What’s ‘So Amazing’ is That He Wrote a Classic on Grace

Where the Light Fell, A Memoir by Philip Yancey | 9780593238509 | Booktopia

I have just finished the gut churning, heart breaking memoir that Phillip Yancey released last week.

How this man came to write so eloquently about the subject of grace is a beautiful mystery. It could have gone so much differently… His title ‘Where The Light Fell’, makes a lot more sense having heard his story.

Let me lead you into it without spoiling it. Yancey is 71 now, so a few years older than me and he grew up in the centre of a fundamentalist religious world that I remember all too well.

The first chapter opens with his father (a pastor) having contracted polio and being hospitalised in an iron lung. He and his wife decide to exit hospital and ‘trust in the Lord’ for his health needs. He is convinced that God will heal him, but he dies in around 6 weeks and in the aftermath Yancey’s mother dedicates her children to missionary service in Africa. As the story unfolds it’s as if she put a curse on their lives.

Yancey also writes about her theology of ‘perfectionism’ (she believed she hadn’t sinned in 12 years…) that held her captive and prevented her from showing any vulnerability. She was harsh woman and especially tough on her kids, while presenting a face of love and joy to others around her.

Yancey grows up on the outer in school and lives in a caravan / motor home with his mum and his brother.
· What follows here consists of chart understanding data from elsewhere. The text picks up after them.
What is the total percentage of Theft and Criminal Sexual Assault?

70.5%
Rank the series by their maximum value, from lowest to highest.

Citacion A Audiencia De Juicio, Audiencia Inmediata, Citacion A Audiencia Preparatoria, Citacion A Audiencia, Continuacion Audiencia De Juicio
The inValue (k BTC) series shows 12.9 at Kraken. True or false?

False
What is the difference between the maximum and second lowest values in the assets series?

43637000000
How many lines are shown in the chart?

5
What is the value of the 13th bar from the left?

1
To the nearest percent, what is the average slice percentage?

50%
The story focuses largely on the world in which he grew up – racist, Southern Baptist and deeply committed to maintaining pretences no matter what.

I remember this world and part of the reason I am a pastor today is because I was compelled to be part of creating something that doesn’t reek of the same pompous religious tones, but rather was a place of grace and authenticity. Yancey clearly ‘transformed his pain’ (to quote Richard Rohr) into magnificent writing that was never afraid to explore the hard questions in an accessible way.

I expected to hear more of Yancey’s life as a writer / communicator but this was a ‘family history’. In many ways a truly tragic story, but one that is well worth reading. We see two lives (Yancey’s and his brother) take two very different trajectories and both were a response to their upbringing. This isn’t a book for the faint hearted, because it is littered with stories of dark religious behaviour that in places is simple abuse. But if you have ever read Yancey’s classic ‘What’s So Amazing About Grace’, then this story will give context to his writing.